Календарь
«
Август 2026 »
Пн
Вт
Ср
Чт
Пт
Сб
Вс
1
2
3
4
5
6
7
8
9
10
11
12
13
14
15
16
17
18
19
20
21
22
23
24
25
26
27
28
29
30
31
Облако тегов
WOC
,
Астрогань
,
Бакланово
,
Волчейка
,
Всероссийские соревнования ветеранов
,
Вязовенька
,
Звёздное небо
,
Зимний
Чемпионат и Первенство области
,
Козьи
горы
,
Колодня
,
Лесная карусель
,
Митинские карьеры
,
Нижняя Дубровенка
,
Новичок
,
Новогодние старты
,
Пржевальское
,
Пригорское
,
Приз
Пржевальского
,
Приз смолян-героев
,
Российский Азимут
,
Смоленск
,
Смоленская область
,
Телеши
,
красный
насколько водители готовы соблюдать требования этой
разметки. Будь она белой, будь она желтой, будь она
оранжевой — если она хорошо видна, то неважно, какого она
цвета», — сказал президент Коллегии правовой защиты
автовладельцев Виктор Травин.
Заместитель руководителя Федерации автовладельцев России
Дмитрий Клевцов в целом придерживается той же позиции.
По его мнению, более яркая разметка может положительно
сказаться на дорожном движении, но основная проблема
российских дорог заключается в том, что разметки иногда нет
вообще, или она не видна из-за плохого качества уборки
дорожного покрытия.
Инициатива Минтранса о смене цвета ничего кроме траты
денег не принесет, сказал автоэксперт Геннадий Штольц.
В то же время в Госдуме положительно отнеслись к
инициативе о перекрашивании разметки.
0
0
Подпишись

--------

> _What the exercise asks_
Rewrite all of the lines above, changing every occurrence of "автовладельцев" to "водителей" and leaving the rest intact.

> _Solved problem_
Календарь
«
Август 2026 »
Пн
Вт
Ср
Чт
Пт
Сб
Вс
1
2
3
4
5
6
7
8
9
10
11
12
13
14
15
16
17
18
19
20
21
22
23
24
25
26
27
28
29
30
31
Облако тегов
WOC
,
Астрогань
,
Бакланово
,
Волчейка
,
Всероссийские соревнования ветеранов
,
Вязовенька
,
Звёздное небо
,
Зимний
Чемпионат и Первенство области
,
Козьи
горы
,
Колодня
,
Лесная карусель
,
Митинские карьеры
,
Нижняя Дубровенка
,
Новичок
,
Новогодние старты
,
Пржевальское
,
Пригорское
,
Приз
Пржевальского
,
Приз смолян-героев
,
Российский Азимут
,
Смоленск
,
Смоленская область
,
Телеши
,
красный
насколько водители готовы соблюдать требования этой
разметки. Будь она белой, будь она желтой, будь она
оранжевой — если она хорошо видна, то неважно, какого она
цвета», — сказал президент Коллегии правовой защиты
водителей Виктор Травин.
Заместитель руководителя Федерации водителей России
Дмитрий Клевцов в целом придерживается той же позиции.
По его мнению, более яркая разметка может положительно
сказаться на дорожном движении, но основная проблема
российских дорог заключается в том, что разметки иногда нет
вообще, или она не видна из-за плохого качества уборки
дорожного покрытия.
Инициатива Минтранса о смене цвета ничего кроме траты
денег не принесет, сказал автоэксперт Геннадий Штольц.
В то же время в Госдуме положительно отнеслись к
инициативе о перекрашивании разметки.
0
0
Подпишись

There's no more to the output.